Gita’s hair and that from other donors is auctioned to exporters at around $25,000 per 100 kilos. It eventually finds its way to Great Lengths, a successful company selling the hair extension to salons worldwide.

Why do women sacrifice their “crowning glory” in a country where women regard their hair as the first thing they look after? For Gita, the only valuable thing she has to offer the temple is her long hair. For Sangeeta, those hair extensions are a symbol of status and beauty.


Memories of Angels

80 min. Canada, 2008 dir. Luc Bourdon | Reviewer John Jane

The good people at the National Film Board of Canada must have spent many tedious hours hand-stitching clips from archive footage. The result is The Memories of Angels, Luc Bourdon’s montage of Montreal and the people who lived, loved and worked there in the 1950s.

Angels offers no commentary or explanatory narrative, save for Les chansons by Charles Trenet, Raymond Lévesque, Dominique Michel and Willie Lamothe.

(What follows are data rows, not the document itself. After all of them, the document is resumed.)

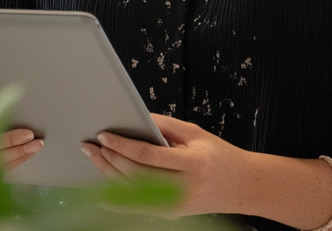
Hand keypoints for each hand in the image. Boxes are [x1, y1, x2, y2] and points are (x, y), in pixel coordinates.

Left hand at [80, 113, 255, 216]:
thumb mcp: (196, 133)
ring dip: (109, 174)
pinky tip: (104, 189)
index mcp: (192, 163)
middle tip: (90, 145)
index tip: (104, 135)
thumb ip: (164, 126)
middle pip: (136, 175)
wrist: (241, 186)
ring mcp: (176, 205)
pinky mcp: (171, 213)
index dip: (122, 145)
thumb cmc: (218, 156)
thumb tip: (134, 118)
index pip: (148, 155)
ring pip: (133, 191)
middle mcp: (184, 188)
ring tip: (94, 157)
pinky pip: (139, 206)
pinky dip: (119, 198)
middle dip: (110, 158)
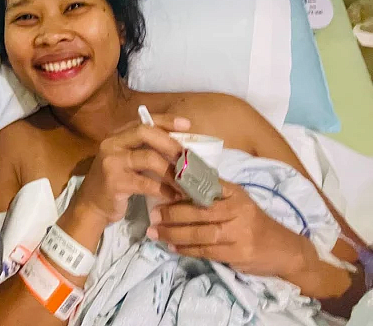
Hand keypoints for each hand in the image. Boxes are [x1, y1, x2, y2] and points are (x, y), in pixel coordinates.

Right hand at [72, 114, 188, 225]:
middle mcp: (112, 144)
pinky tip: (173, 196)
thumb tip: (180, 148)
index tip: (187, 124)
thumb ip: (145, 150)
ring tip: (185, 181)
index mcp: (117, 136)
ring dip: (171, 171)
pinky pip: (146, 183)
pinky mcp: (114, 182)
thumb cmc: (114, 182)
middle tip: (187, 157)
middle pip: (145, 132)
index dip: (166, 121)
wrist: (91, 205)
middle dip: (170, 143)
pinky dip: (163, 190)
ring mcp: (111, 162)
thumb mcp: (126, 161)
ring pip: (149, 158)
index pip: (144, 121)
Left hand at [147, 181, 304, 276]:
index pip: (207, 185)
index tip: (161, 186)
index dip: (183, 186)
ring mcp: (239, 233)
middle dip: (173, 213)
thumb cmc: (254, 221)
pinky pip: (206, 251)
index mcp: (236, 194)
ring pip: (201, 233)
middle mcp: (238, 211)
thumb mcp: (238, 200)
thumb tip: (179, 182)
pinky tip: (171, 247)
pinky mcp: (238, 253)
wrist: (285, 250)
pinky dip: (187, 249)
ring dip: (174, 234)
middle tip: (153, 215)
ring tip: (155, 233)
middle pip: (200, 211)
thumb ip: (214, 192)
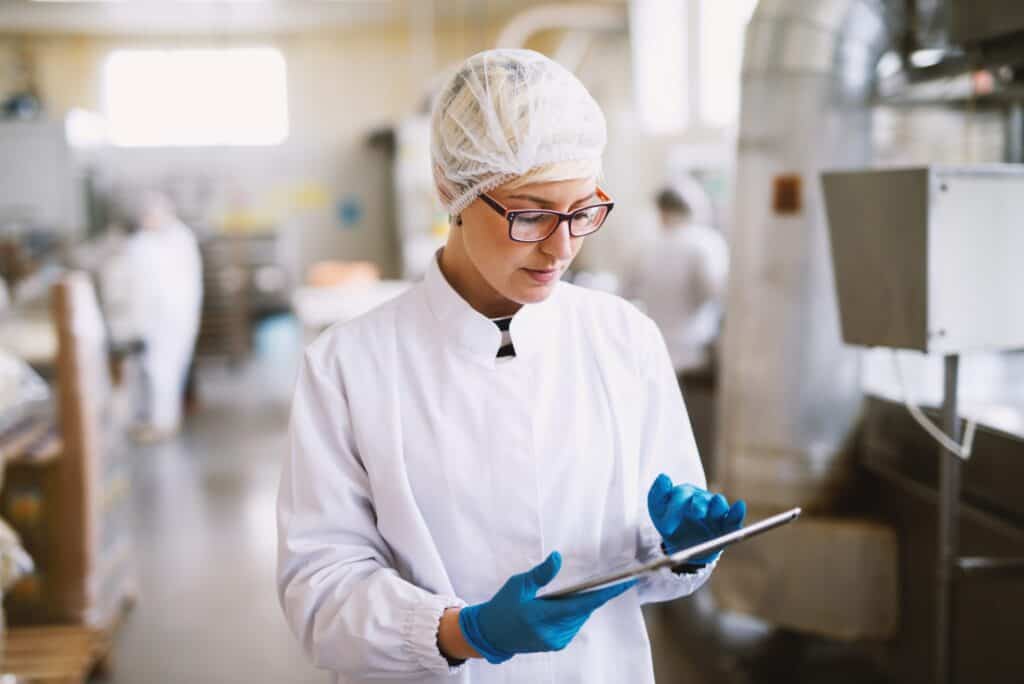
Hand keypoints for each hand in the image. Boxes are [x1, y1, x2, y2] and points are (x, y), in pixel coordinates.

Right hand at [457, 551, 635, 663]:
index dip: (606, 593)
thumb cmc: (502, 606)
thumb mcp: (518, 584)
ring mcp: (555, 640)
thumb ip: (540, 573)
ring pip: (580, 616)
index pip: (582, 604)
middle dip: (590, 593)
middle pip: (583, 609)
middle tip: (595, 577)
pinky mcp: (556, 644)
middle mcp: (552, 632)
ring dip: (580, 603)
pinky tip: (564, 603)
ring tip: (569, 591)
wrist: (491, 634)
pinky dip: (573, 612)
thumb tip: (557, 557)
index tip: (626, 583)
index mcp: (541, 616)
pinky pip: (574, 623)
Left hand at [647, 473, 745, 563]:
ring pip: (719, 506)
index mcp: (684, 494)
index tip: (666, 528)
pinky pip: (733, 519)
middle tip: (696, 512)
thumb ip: (657, 493)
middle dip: (699, 504)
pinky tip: (739, 507)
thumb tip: (663, 477)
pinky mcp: (726, 526)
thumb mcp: (657, 510)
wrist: (681, 546)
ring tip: (717, 506)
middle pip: (702, 499)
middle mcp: (701, 499)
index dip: (674, 510)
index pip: (681, 496)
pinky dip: (737, 513)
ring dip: (718, 506)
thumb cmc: (669, 522)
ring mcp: (715, 512)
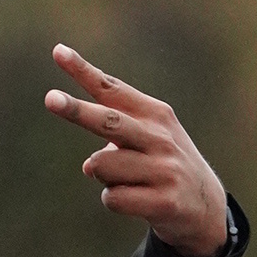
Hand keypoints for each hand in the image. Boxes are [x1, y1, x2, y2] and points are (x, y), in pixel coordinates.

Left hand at [45, 47, 233, 255]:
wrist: (206, 205)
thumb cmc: (163, 165)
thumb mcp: (146, 140)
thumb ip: (113, 141)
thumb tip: (91, 165)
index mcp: (155, 114)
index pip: (112, 89)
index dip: (83, 71)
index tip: (58, 52)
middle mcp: (160, 137)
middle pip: (108, 121)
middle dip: (77, 110)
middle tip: (50, 98)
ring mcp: (164, 169)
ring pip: (101, 166)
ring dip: (104, 176)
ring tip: (131, 181)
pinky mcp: (164, 200)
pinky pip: (112, 198)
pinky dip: (114, 200)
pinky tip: (138, 200)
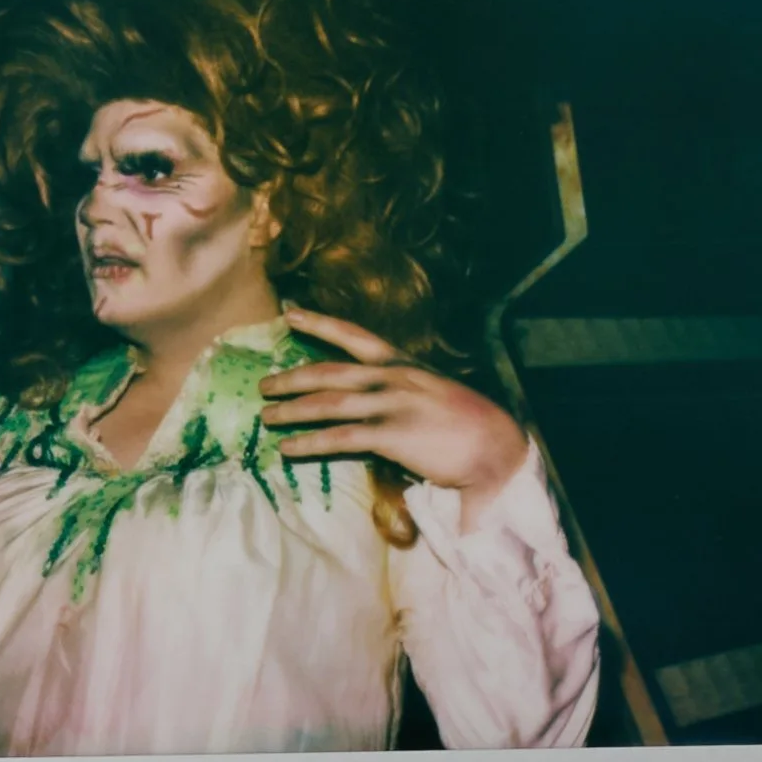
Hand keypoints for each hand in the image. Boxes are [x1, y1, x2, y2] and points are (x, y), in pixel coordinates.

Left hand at [260, 304, 527, 525]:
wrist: (497, 447)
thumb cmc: (469, 425)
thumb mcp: (434, 392)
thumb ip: (403, 391)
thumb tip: (375, 399)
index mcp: (404, 364)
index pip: (355, 336)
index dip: (319, 322)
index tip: (290, 313)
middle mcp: (394, 377)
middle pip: (329, 371)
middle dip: (292, 377)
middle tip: (264, 384)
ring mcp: (392, 404)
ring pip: (328, 402)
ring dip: (292, 410)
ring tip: (266, 417)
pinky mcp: (392, 435)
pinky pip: (340, 438)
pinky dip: (309, 442)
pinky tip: (288, 448)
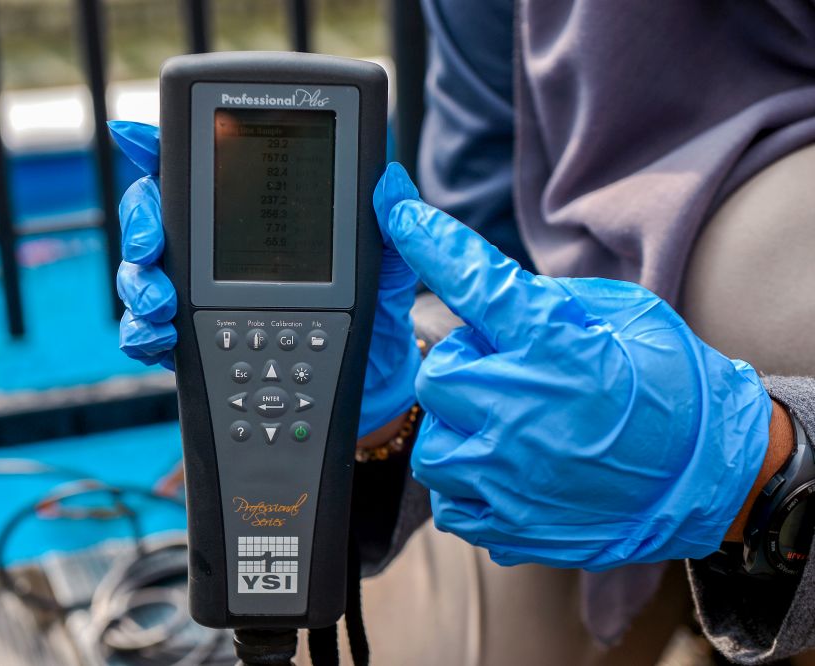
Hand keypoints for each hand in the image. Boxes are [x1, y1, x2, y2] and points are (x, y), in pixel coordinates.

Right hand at [108, 123, 419, 436]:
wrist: (367, 379)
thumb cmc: (373, 312)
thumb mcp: (386, 264)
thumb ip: (387, 224)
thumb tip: (389, 182)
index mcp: (257, 213)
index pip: (203, 168)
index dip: (159, 147)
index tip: (135, 140)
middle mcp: (218, 247)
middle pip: (155, 216)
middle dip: (141, 225)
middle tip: (149, 247)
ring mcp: (201, 295)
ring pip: (143, 274)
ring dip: (139, 284)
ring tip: (162, 305)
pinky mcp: (197, 342)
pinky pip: (149, 333)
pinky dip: (144, 336)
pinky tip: (161, 340)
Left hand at [376, 163, 772, 569]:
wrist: (710, 479)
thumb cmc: (672, 390)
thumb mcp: (624, 319)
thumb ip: (549, 303)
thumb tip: (493, 295)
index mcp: (557, 349)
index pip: (477, 284)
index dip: (431, 243)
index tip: (399, 213)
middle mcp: (523, 412)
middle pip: (436, 372)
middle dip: (462, 366)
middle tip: (505, 373)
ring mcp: (512, 476)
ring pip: (433, 443)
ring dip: (461, 429)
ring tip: (507, 428)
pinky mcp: (510, 524)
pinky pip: (449, 501)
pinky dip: (468, 484)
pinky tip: (507, 470)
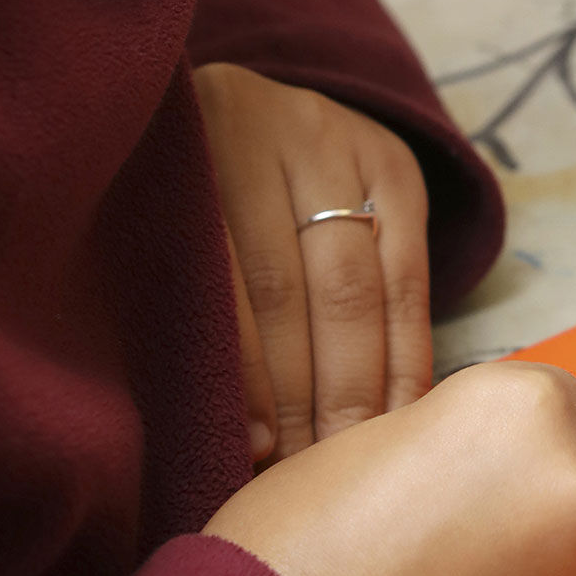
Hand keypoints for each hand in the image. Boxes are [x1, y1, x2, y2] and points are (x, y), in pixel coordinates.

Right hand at [194, 62, 431, 465]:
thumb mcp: (349, 207)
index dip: (400, 378)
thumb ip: (372, 289)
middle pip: (345, 294)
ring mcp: (248, 144)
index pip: (405, 288)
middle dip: (344, 397)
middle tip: (335, 477)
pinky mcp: (185, 163)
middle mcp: (323, 143)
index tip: (393, 456)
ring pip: (279, 292)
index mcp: (387, 165)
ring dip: (286, 392)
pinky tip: (241, 421)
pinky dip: (235, 360)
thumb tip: (395, 417)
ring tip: (288, 465)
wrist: (170, 97)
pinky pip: (214, 280)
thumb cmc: (280, 184)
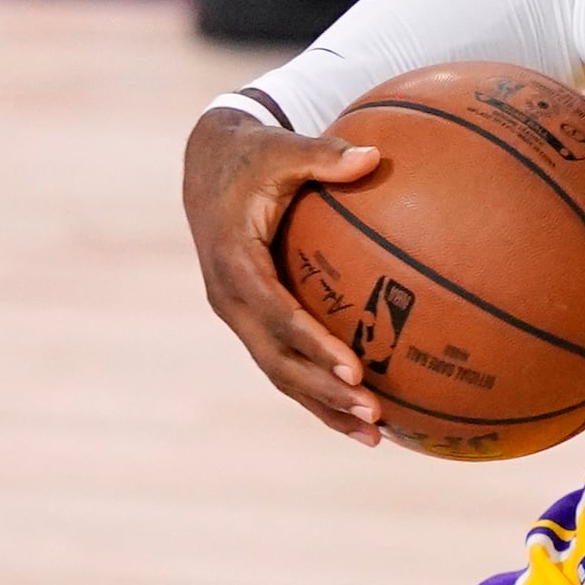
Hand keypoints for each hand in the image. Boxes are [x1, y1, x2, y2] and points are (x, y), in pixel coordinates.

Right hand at [182, 108, 383, 443]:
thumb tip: (373, 155)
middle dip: (324, 391)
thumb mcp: (281, 149)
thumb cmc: (253, 155)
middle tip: (373, 412)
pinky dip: (321, 393)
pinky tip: (363, 416)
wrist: (209, 165)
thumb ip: (324, 155)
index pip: (276, 312)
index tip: (354, 367)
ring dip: (325, 406)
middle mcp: (230, 299)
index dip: (313, 343)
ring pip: (281, 373)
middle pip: (278, 359)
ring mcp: (239, 316)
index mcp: (234, 261)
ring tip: (375, 435)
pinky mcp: (252, 323)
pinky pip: (287, 365)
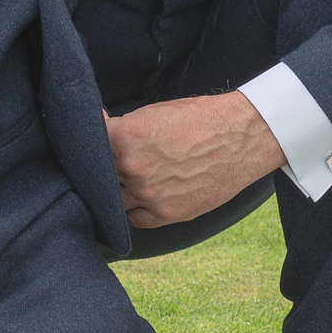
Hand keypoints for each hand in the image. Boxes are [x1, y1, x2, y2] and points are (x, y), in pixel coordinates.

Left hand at [105, 91, 286, 227]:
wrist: (241, 137)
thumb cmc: (201, 119)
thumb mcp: (155, 113)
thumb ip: (125, 130)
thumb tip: (104, 136)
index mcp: (125, 137)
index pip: (91, 143)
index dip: (92, 140)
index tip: (95, 140)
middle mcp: (132, 168)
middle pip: (101, 174)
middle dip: (106, 167)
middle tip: (116, 161)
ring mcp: (148, 194)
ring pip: (115, 199)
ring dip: (119, 190)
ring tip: (131, 180)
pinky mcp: (166, 214)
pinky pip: (136, 219)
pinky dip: (136, 210)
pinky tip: (142, 198)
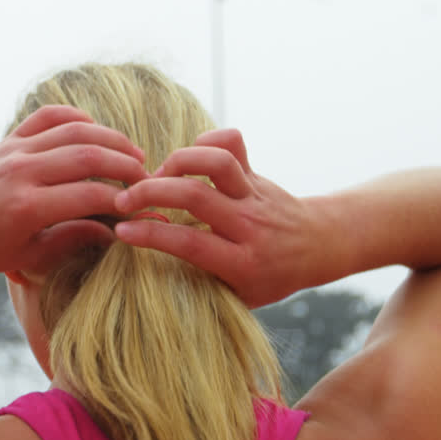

Watch for a brief appearance by virtuoso jazz pianist Oscar Peterson and concert footage of a teenage Paul Anka (he is now 67).

Despite having no coherent order or central theme, Bourdon interlaces his archival material into a charming story of inner city community.

The film ends with a vista of Expo 67, Montreal’s incredibly successful international fair.


I Want to Grow Old in China

50 min. Canada, dir. Sameer Farooq and Ursula Engel | Reviewer John Jane

Early each morning the 14 hectare Tuan Jie Hu Park, located in Chao Yang District of Beijing, scores of Chinese seniors are patiently waiting at the gates for the park to open at 6.30am.

I Want to Grow Old in China documents the fascinating spectacle that takes place in this public park every day regardless of weather or season. Chinese people enjoy performing activities in large groups. From gymnastics to dancing, bird training to folk singing and all kinds of martial arts, you will find scores of fit, elderly men and women supporting each other in their preferred endeavour.

We meet Jiji Shuchi, a septuagenarian who jogs from her apartment to lead a regular band of seniors in a daily exercise regime. In another section of the park, half a dozen calligraphers find joy and repose in their art.

Following the collective stories of Tuan Jie Hu Park’s colourful characters, the film offers a unique viewpoint of ‘wanting to stay young in China.’


Say My Name

75 min. USA/UK, 2008 dir. Nirit Peled | Reviewer John Jane

“If you ain’t runnin’ game, say my name, say my name.” This attitude song of female self-empowerment by American hip hop group, Destiny’s Child is essentially the same theme that runs through Nirit Peled’s urban documentary – even the title is the same.

None of Destiny’s Child appears in the film, but it does feature performance footage of current hip hop artists, Chocolate Thai, Estelle, Jean Grae and Roxanne Shanti; as well as candid interviews with Eryka Badu, conscience rapper Mystic and Trinidad rap artist Trinie.

Israeli film-maker Peled takes her cameras to inner city locations of New York, Philadelphia, Detroit and London where hip hop and R&B has its grass roots in search of the female artist’s own perspective. The women talk about surviving in one of entertainment’s toughest industries that is dominated by men and noted for misogyny.